Your task is to restate every entry below word for word and omit the images.

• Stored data
- - - - -
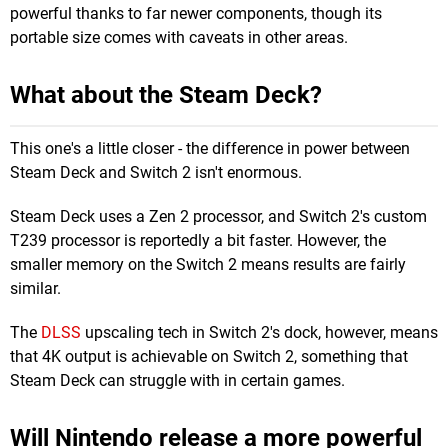
powerful thanks to far newer components, though its
portable size comes with caveats in other areas.
What about the Steam Deck?
This one's a little closer - the difference in power between
Steam Deck and Switch 2 isn't enormous.
Steam Deck uses a Zen 2 processor, and Switch 2's custom
T239 processor is reportedly a bit faster. However, the
smaller memory on the Switch 2 means results are fairly
similar.
The
DLSS
upscaling tech in Switch 2's dock, however, means
that 4K output is achievable on Switch 2, something that
Steam Deck can struggle with in certain games.
Will Nintendo release a more powerful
- - - - -
• Written answer
powerful thanks to far newer components, though its
portable size comes with caveats in other areas.
What about the Steam Deck?
This one's a little closer - the difference in power between
Steam Deck and Switch 2 isn't enormous.
Steam Deck uses a Zen 2 processor, and Switch 2's custom
T239 processor is reportedly a bit faster. However, the
smaller memory on the Switch 2 means results are fairly
similar.
The
DLSS
upscaling tech in Switch 2's dock, however, means
that 4K output is achievable on Switch 2, something that
Steam Deck can struggle with in certain games.
Will Nintendo release a more powerful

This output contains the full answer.